Posted by kschoenberg on 9/11/2012 9:08:00 AM (view original):
tecwrg, right and you get the positive reputations by enforcing certain rules like minimum wins, specific rules on trades, non-collusion, etc.. If you don't have rules that can enable a league to rid itself of bad owners and make it unattractive to the bad ones in the first place it's very hard to build a strong following.
A league where an owner is allowed to lose 90+ games season after season to build a powerhouse isn't going to be attractive. The same goes for leagues where owners are allowed to neglect their minor leagues would be the same way. So, yes...it's not the rules alone that make a league attractive, but they're the basis for a strong league.
Agreed.
But my comment was more of a response to tomfool's contention that maybe private world rules were a hinderance that were preventing some of the private worlds from filling. If a particular world has a lot of openings that it is having difficulty in filling, it's probably not the rules that are the problem.
Two of the worlds I'm in (Moonlight Graham and Cooperstown) have among the toughest minimum win rules that I've seen in HBD, and unlike a number of other worlds that have minimum win rules, there are no committees to "review" failures to meet the requirements.
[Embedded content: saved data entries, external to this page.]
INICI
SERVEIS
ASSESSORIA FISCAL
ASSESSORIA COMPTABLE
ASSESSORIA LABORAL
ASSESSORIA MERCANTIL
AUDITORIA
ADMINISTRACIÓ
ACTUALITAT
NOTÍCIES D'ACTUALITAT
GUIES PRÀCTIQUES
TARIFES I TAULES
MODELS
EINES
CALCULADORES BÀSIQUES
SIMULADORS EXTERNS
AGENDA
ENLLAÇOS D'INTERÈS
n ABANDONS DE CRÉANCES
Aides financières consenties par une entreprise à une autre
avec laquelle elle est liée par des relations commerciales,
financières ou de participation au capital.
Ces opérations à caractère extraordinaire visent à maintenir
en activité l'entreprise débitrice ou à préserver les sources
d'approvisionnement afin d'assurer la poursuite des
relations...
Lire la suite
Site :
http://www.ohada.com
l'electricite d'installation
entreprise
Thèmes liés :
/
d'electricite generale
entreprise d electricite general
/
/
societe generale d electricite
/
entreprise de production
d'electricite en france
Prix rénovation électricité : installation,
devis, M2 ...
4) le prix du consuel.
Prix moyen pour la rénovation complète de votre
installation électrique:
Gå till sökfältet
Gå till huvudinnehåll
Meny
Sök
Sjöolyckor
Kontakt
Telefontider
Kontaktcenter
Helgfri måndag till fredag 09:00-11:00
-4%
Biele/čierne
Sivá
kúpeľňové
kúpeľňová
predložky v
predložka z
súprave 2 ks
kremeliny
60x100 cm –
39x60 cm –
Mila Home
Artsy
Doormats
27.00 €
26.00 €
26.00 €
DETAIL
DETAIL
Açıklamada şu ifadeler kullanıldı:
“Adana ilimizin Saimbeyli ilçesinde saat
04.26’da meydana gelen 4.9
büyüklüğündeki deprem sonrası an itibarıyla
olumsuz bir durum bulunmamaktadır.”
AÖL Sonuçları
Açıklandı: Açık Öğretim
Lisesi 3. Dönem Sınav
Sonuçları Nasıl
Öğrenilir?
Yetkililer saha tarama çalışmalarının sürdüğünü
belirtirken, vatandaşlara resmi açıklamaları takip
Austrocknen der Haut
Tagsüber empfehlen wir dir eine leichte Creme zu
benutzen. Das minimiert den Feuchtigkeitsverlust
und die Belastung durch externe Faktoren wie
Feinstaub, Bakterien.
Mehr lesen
You miss it, you're gone, no exceptions . Yet there is fairly low turnover, and usually a waiting list of owners wanting to join. And that is due mostly to the reputation of the worlds themelves, the reputation of the owners in those worlds, and the reputation of the commissioner.
I've played in a number of other worlds as a replacement owner, taking over abandonments one season at a time, and there are a lot of messed up worlds out there with weak, innefective commissioners, rules that are not consistently enforced, and are running rampant with tankers and trade-rapists. These, shockingly, also seem to be the worlds that typically have 7 to 8 openings after every season and take a relatively long time to fill. It's not the rules that are the problems with those worlds.